Helping repair a broken primary care system
The issue of good governance becomes an even greater priority when managing a sector that’s in distress. Over the past five years, Tend has acquired many general practices.
Subsequent organisational audits have revealed concerning realities in some clinics from poor quality patient data and record keeping, to obsolete technology systems, questionable employment arrangements, and in some cases, unsafe clinical practice.
This is not a criticism of frontline workers. In the majority of these examples, clinicians were doing their utmost to provide the best care possible in extremely challenging conditions.
These situations reflect practices under significant pressure, where time, support or capability to address systemic problems is lacking and where some PHOs have failed to identify or meaningfully respond to these issues. Of course, there are many well-run, high-functioning practices across the country but in our experience, this is far from universal.
In one rural example, a single clinician was left to care for 4,500 patients. Following integration into Tend, wait times dropped from 28 days to six, and patient experience scores rose from less than 70 percent to 94 percent.
In another region, we saw a 26 percent drop in urgent care usage, year-on-year, showing the impact of structured, coordinated care.
Why scale matters in healthcare
Clinical improvement requires investment and scale is how we achieve it. Tend’s unified patient record system gives our clinicians instant access to medical histories, regardless of where the patient is in the country.
We’ve deployed AI-powered tools to reduce administrative burden and improve documentation. We’ve developed a patient app that combines bookings, 24/7 online care, secure messaging, results access, and repeat prescriptions.
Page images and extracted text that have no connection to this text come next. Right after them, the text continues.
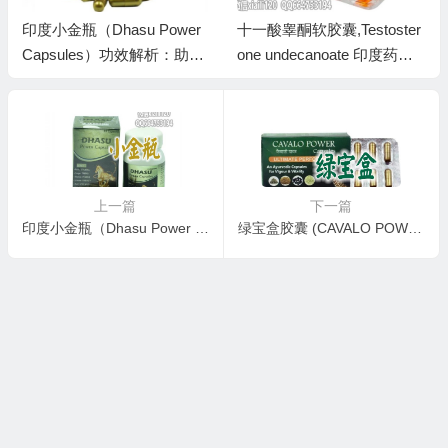
印度小金瓶（Dhasu Power
十一酸睾酮软胶囊,Testoster
Capsules）功效解析：助
one undecanoate 印度药代
勃、延时、增大，男性健康
购十一酸睾酮胶囊
首选
上一篇
下一篇
印度小金瓶（Dhasu Power Capsules）功效解析：助勃、延时、增大，男性健康首选
绿宝盒胶囊 (CAVALO POWER)：印度CINALA HERBAL公司代购的印度药阿育吠陀男性活力之源：绿宝盒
These tools cost tens of millions to build, something that individual practices or even traditional PHOs can’t absorb.
And it’s working: we’ve received feedback from over 65,000 patient appointments this year alone, with a 95 percent patient experience score and a 97 percent ‘Needs Met’ score. These are national-scale results achieved in a highly constrained funding environment.
Measuring what matters
The structure of a healthcare organisation, whether GP-owned, community trust or corporate, is irrelevant if the outcomes are strong. What matters is safety, quality, access, equity, and clinician wellbeing.
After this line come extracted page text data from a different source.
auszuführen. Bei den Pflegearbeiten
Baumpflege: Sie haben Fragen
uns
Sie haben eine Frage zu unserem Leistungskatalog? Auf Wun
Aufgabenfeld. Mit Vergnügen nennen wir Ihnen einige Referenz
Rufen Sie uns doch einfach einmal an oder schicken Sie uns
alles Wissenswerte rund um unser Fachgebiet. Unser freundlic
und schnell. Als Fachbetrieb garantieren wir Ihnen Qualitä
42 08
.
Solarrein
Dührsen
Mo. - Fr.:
Tend’s ownership structure enables us to make substantial clinical investments, formalise governance, and modernise broken infrastructure. That is what patients need and what clinicians deserve.
Let’s judge every provider by the evidence. Not by who sits on the board, or whether the first consult is in a clinic room or on a screen, but by how well they meet patient needs. In Tend’s case, that includes our willingness to take on distressed infrastructure and bring it into the 21st century.
Looking forward, general practice is at a crossroads. Traditional models alone cannot deliver what the future demands. We need to evolve.
At Tend, our goal is simple: to help New Zealanders be the healthiest people in the world. To do this, we must measure success by outcomes, not ideology.